··· Listed entries
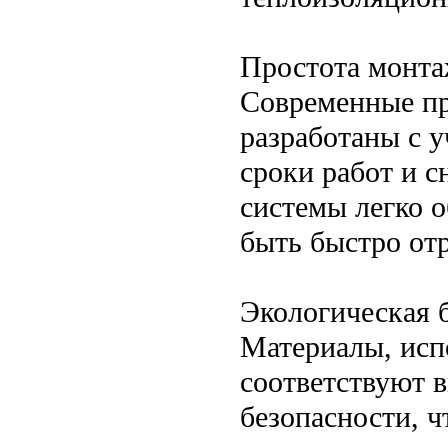
Простота монта
Современные п
разработаны с у
сроки работ и с
системы легко 
быть быстро от
Экологическая 
Материалы, исп
соответствуют 
безопасности, 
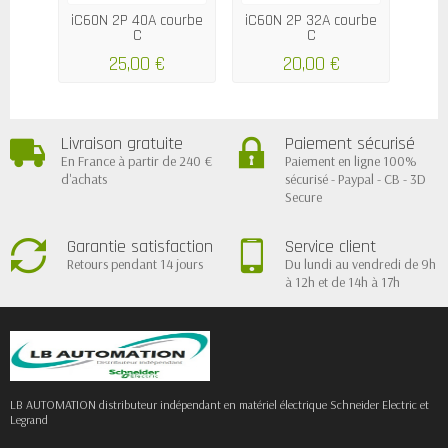
iC60N 2P 40A courbe
iC60N 2P 32A courbe
iC60
C
C
25,00 €
20,00 €
Livraison gratuite
Paiement sécurisé
En France à partir de 240 €
Paiement en ligne 100%
d'achats
sécurisé - Paypal - CB - 3D
Secure
Garantie satisfaction
Service client
Retours pendant 14 jours
Du lundi au vendredi de 9h
à 12h et de 14h à 17h
LB AUTOMATION distributeur indépendant en matériel électrique Schneider Electric et
Legrand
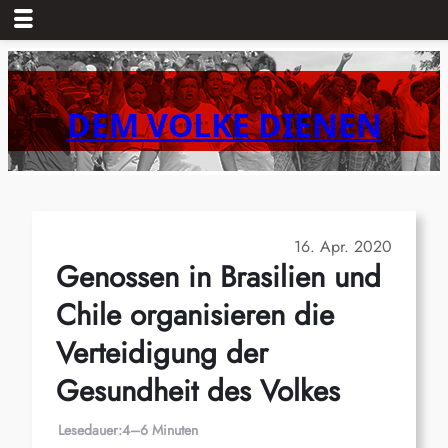
Zum
Inhalt
springen
DEM VOLKE DIENEN
16. Apr. 2020
Genossen in Brasilien und
Chile organisieren die
Verteidigung der
Gesundheit des Volkes
Lesedauer:
4–6 Minuten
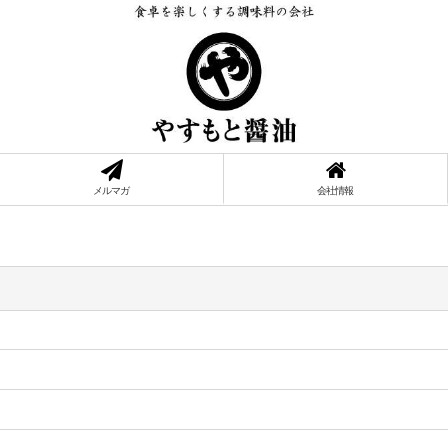
メルマガ
会社情報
······
**Task**.
Begin the copy at the line containing "Экологическая" and end it at the last line of the records; transcribe exactly and exclude pictures.

**Reply to the exercise**.
Экологическая 
Материалы, исп
соответствуют 
безопасности, 
iC60N 2P 40A courbe
iC60N 2P 32A courbe
iC60
C
C
25,00 €
20,00 €
Livraison gratuite
Paiement sécurisé
En France à partir de 240 €
Paiement en ligne 100%
d'achats
sécurisé - Paypal - CB - 3D
Secure
Garantie satisfaction
Service client
Retours pendant 14 jours
Du lundi au vendredi de 9h
à 12h et de 14h à 17h
LB AUTOMATION distributeur indépendant en matériel électrique Schneider Electric et
Legrand
Zum
Inhalt
springen
DEM VOLKE DIENEN
16. Apr. 2020
Genossen in Brasilien und
Chile organisieren die
Verteidigung der
Gesundheit des Volkes
Lesedauer:
4–6 Minuten
メルマガ
会社情報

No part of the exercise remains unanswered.